WHAT YOU ARE ASKED TO DO
Once you have read the listing, output it exactly and completely.

________________

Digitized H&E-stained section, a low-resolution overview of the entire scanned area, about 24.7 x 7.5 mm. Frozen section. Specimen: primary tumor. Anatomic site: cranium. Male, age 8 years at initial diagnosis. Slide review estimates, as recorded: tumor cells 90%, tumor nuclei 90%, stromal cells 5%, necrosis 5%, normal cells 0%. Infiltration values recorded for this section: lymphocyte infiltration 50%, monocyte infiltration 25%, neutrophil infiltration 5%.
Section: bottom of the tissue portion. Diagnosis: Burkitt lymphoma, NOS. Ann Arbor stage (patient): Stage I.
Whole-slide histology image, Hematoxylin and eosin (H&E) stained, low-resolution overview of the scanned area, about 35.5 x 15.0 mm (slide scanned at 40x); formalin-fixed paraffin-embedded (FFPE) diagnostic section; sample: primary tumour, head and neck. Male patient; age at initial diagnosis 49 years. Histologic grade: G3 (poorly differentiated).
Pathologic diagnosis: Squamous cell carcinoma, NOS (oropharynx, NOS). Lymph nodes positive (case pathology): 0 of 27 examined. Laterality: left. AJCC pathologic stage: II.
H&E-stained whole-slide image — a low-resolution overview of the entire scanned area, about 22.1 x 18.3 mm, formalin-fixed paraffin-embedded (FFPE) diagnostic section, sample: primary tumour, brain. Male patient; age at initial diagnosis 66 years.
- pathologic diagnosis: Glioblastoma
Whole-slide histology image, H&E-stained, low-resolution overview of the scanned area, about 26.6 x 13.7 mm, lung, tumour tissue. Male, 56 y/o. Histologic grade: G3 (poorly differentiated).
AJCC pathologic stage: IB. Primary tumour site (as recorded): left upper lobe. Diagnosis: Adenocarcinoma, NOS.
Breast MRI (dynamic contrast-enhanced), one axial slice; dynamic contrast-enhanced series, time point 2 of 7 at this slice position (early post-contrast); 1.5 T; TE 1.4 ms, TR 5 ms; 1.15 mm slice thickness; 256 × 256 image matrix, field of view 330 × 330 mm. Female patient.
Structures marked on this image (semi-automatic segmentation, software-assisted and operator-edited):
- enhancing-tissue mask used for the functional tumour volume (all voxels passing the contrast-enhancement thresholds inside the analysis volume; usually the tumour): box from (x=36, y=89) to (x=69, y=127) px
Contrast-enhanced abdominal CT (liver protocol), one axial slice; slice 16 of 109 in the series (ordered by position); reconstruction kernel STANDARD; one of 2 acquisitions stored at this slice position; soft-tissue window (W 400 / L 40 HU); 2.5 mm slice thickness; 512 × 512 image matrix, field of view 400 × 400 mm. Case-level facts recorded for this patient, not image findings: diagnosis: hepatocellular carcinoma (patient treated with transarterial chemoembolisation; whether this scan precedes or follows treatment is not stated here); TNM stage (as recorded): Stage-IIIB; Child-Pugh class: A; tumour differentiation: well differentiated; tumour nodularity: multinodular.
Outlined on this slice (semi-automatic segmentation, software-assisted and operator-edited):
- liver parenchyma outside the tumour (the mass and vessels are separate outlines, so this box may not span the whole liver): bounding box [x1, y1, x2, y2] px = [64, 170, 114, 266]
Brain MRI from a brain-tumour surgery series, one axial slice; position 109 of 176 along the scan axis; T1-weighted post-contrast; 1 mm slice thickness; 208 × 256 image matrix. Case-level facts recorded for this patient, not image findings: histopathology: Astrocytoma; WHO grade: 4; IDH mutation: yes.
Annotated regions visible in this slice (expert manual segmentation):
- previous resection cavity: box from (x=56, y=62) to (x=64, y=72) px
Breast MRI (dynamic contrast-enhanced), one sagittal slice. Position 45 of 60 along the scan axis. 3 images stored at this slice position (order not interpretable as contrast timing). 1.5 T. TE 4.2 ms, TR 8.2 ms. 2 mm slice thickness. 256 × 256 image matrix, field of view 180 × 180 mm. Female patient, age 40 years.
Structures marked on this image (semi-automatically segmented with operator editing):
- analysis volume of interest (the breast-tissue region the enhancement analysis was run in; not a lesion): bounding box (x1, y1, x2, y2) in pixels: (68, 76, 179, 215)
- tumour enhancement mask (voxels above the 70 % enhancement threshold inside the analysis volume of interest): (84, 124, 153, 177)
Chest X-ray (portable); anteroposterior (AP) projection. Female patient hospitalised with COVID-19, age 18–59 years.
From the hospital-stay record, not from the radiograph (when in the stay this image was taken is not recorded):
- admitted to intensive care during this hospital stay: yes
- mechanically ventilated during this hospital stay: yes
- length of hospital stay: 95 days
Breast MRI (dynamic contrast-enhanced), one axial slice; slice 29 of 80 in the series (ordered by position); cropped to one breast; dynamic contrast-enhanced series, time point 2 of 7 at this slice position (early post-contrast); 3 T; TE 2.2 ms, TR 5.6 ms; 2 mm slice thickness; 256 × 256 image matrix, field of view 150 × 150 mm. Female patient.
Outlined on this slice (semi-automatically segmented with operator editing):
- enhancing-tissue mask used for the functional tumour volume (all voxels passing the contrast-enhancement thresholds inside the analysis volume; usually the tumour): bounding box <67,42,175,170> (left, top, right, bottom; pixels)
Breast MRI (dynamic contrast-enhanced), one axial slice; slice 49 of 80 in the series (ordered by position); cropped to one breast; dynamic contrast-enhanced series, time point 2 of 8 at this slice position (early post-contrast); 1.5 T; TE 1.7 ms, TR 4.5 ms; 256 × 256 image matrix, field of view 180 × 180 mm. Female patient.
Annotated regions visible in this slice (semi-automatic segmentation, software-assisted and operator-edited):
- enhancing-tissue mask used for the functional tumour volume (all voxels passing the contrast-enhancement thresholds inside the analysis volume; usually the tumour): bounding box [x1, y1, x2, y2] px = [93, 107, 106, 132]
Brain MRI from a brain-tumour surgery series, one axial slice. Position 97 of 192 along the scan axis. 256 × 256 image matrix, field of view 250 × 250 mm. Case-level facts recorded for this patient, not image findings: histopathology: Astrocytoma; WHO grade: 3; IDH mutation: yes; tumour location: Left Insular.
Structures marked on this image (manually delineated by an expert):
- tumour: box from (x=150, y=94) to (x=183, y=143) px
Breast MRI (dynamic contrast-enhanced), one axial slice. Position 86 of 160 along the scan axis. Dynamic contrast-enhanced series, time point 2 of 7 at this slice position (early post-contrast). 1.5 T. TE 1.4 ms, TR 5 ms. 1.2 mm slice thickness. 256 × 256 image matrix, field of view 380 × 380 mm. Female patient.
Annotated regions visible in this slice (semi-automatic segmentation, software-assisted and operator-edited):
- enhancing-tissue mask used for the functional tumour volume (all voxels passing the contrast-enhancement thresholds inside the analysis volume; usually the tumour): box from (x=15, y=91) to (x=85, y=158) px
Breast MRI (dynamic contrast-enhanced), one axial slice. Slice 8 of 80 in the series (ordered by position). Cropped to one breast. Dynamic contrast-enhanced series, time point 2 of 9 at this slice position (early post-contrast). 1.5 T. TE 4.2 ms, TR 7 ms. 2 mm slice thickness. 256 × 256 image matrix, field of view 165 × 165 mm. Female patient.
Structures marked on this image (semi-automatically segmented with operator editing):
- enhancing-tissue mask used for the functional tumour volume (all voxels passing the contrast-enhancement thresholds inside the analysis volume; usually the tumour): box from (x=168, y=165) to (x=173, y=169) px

________________

TASK RESPONSE
Digitized H&E-stained section, a low-resolution overview of the entire scanned area, about 24.7 x 7.5 mm. Frozen section. Specimen: primary tumor. Anatomic site: cranium. Male, age 8 years at initial diagnosis. Slide review estimates, as recorded: tumor cells 90%, tumor nuclei 90%, stromal cells 5%, necrosis 5%, normal cells 0%. Infiltration values recorded for this section: lymphocyte infiltration 50%, monocyte infiltration 25%, neutrophil infiltration 5%.
Section: bottom of the tissue portion. Diagnosis: Burkitt lymphoma, NOS. Ann Arbor stage (patient): Stage I.
Whole-slide histology image, Hematoxylin and eosin (H&E) stained, low-resolution overview of the scanned area, about 35.5 x 15.0 mm (slide scanned at 40x); formalin-fixed paraffin-embedded (FFPE) diagnostic section; sample: primary tumour, head and neck. Male patient; age at initial diagnosis 49 years. Histologic grade: G3 (poorly differentiated).
Pathologic diagnosis: Squamous cell carcinoma, NOS (oropharynx, NOS). Lymph nodes positive (case pathology): 0 of 27 examined. Laterality: left. AJCC pathologic stage: II.
H&E-stained whole-slide image — a low-resolution overview of the entire scanned area, about 22.1 x 18.3 mm, formalin-fixed paraffin-embedded (FFPE) diagnostic section, sample: primary tumour, brain. Male patient; age at initial diagnosis 66 years.
- pathologic diagnosis: Glioblastoma
Whole-slide histology image, H&E-stained, low-resolution overview of the scanned area, about 26.6 x 13.7 mm, lung, tumour tissue. Male, 56 y/o. Histologic grade: G3 (poorly differentiated).
AJCC pathologic stage: IB. Primary tumour site (as recorded): left upper lobe. Diagnosis: Adenocarcinoma, NOS.
Breast MRI (dynamic contrast-enhanced), one axial slice; dynamic contrast-enhanced series, time point 2 of 7 at this slice position (early post-contrast); 1.5 T; TE 1.4 ms, TR 5 ms; 1.15 mm slice thickness; 256 × 256 image matrix, field of view 330 × 330 mm. Female patient.
Structures marked on this image (semi-automatic segmentation, software-assisted and operator-edited):
- enhancing-tissue mask used for the functional tumour volume (all voxels passing the contrast-enhancement thresholds inside the analysis volume; usually the tumour): box from (x=36, y=89) to (x=69, y=127) px
Contrast-enhanced abdominal CT (liver protocol), one axial slice; slice 16 of 109 in the series (ordered by position); reconstruction kernel STANDARD; one of 2 acquisitions stored at this slice position; soft-tissue window (W 400 / L 40 HU); 2.5 mm slice thickness; 512 × 512 image matrix, field of view 400 × 400 mm. Case-level facts recorded for this patient, not image findings: diagnosis: hepatocellular carcinoma (patient treated with transarterial chemoembolisation; whether this scan precedes or follows treatment is not stated here); TNM stage (as recorded): Stage-IIIB; Child-Pugh class: A; tumour differentiation: well differentiated; tumour nodularity: multinodular.
Outlined on this slice (semi-automatic segmentation, software-assisted and operator-edited):
- liver parenchyma outside the tumour (the mass and vessels are separate outlines, so this box may not span the whole liver): bounding box [x1, y1, x2, y2] px = [64, 170, 114, 266]
Brain MRI from a brain-tumour surgery series, one axial slice; position 109 of 176 along the scan axis; T1-weighted post-contrast; 1 mm slice thickness; 208 × 256 image matrix. Case-level facts recorded for this patient, not image findings: histopathology: Astrocytoma; WHO grade: 4; IDH mutation: yes.
Annotated regions visible in this slice (expert manual segmentation):
- previous resection cavity: box from (x=56, y=62) to (x=64, y=72) px
Breast MRI (dynamic contrast-enhanced), one sagittal slice. Position 45 of 60 along the scan axis. 3 images stored at this slice position (order not interpretable as contrast timing). 1.5 T. TE 4.2 ms, TR 8.2 ms. 2 mm slice thickness. 256 × 256 image matrix, field of view 180 × 180 mm. Female patient, age 40 years.
Structures marked on this image (semi-automatically segmented with operator editing):
- analysis volume of interest (the breast-tissue region the enhancement analysis was run in; not a lesion): bounding box (x1, y1, x2, y2) in pixels: (68, 76, 179, 215)
- tumour enhancement mask (voxels above the 70 % enhancement threshold inside the analysis volume of interest): (84, 124, 153, 177)
Chest X-ray (portable); anteroposterior (AP) projection. Female patient hospitalised with COVID-19, age 18–59 years.
From the hospital-stay record, not from the radiograph (when in the stay this image was taken is not recorded):
- admitted to intensive care during this hospital stay: yes
- mechanically ventilated during this hospital stay: yes
- length of hospital stay: 95 days
Breast MRI (dynamic contrast-enhanced), one axial slice; slice 29 of 80 in the series (ordered by position); cropped to one breast; dynamic contrast-enhanced series, time point 2 of 7 at this slice position (early post-contrast); 3 T; TE 2.2 ms, TR 5.6 ms; 2 mm slice thickness; 256 × 256 image matrix, field of view 150 × 150 mm. Female patient.
Outlined on this slice (semi-automatically segmented with operator editing):
- enhancing-tissue mask used for the functional tumour volume (all voxels passing the contrast-enhancement thresholds inside the analysis volume; usually the tumour): bounding box <67,42,175,170> (left, top, right, bottom; pixels)
Breast MRI (dynamic contrast-enhanced), one axial slice; slice 49 of 80 in the series (ordered by position); cropped to one breast; dynamic contrast-enhanced series, time point 2 of 8 at this slice position (early post-contrast); 1.5 T; TE 1.7 ms, TR 4.5 ms; 256 × 256 image matrix, field of view 180 × 180 mm. Female patient.
Annotated regions visible in this slice (semi-automatic segmentation, software-assisted and operator-edited):
- enhancing-tissue mask used for the functional tumour volume (all voxels passing the contrast-enhancement thresholds inside the analysis volume; usually the tumour): bounding box [x1, y1, x2, y2] px = [93, 107, 106, 132]
Brain MRI from a brain-tumour surgery series, one axial slice. Position 97 of 192 along the scan axis. 256 × 256 image matrix, field of view 250 × 250 mm. Case-level facts recorded for this patient, not image findings: histopathology: Astrocytoma; WHO grade: 3; IDH mutation: yes; tumour location: Left Insular.
Structures marked on this image (manually delineated by an expert):
- tumour: box from (x=150, y=94) to (x=183, y=143) px
Breast MRI (dynamic contrast-enhanced), one axial slice. Position 86 of 160 along the scan axis. Dynamic contrast-enhanced series, time point 2 of 7 at this slice position (early post-contrast). 1.5 T. TE 1.4 ms, TR 5 ms. 1.2 mm slice thickness. 256 × 256 image matrix, field of view 380 × 380 mm. Female patient.
Annotated regions visible in this slice (semi-automatic segmentation, software-assisted and operator-edited):
- enhancing-tissue mask used for the functional tumour volume (all voxels passing the contrast-enhancement thresholds inside the analysis volume; usually the tumour): box from (x=15, y=91) to (x=85, y=158) px
Breast MRI (dynamic contrast-enhanced), one axial slice. Slice 8 of 80 in the series (ordered by position). Cropped to one breast. Dynamic contrast-enhanced series, time point 2 of 9 at this slice position (early post-contrast). 1.5 T. TE 4.2 ms, TR 7 ms. 2 mm slice thickness. 256 × 256 image matrix, field of view 165 × 165 mm. Female patient.
Structures marked on this image (semi-automatically segmented with operator editing):
- enhancing-tissue mask used for the functional tumour volume (all voxels passing the contrast-enhancement thresholds inside the analysis volume; usually the tumour): box from (x=168, y=165) to (x=173, y=169) px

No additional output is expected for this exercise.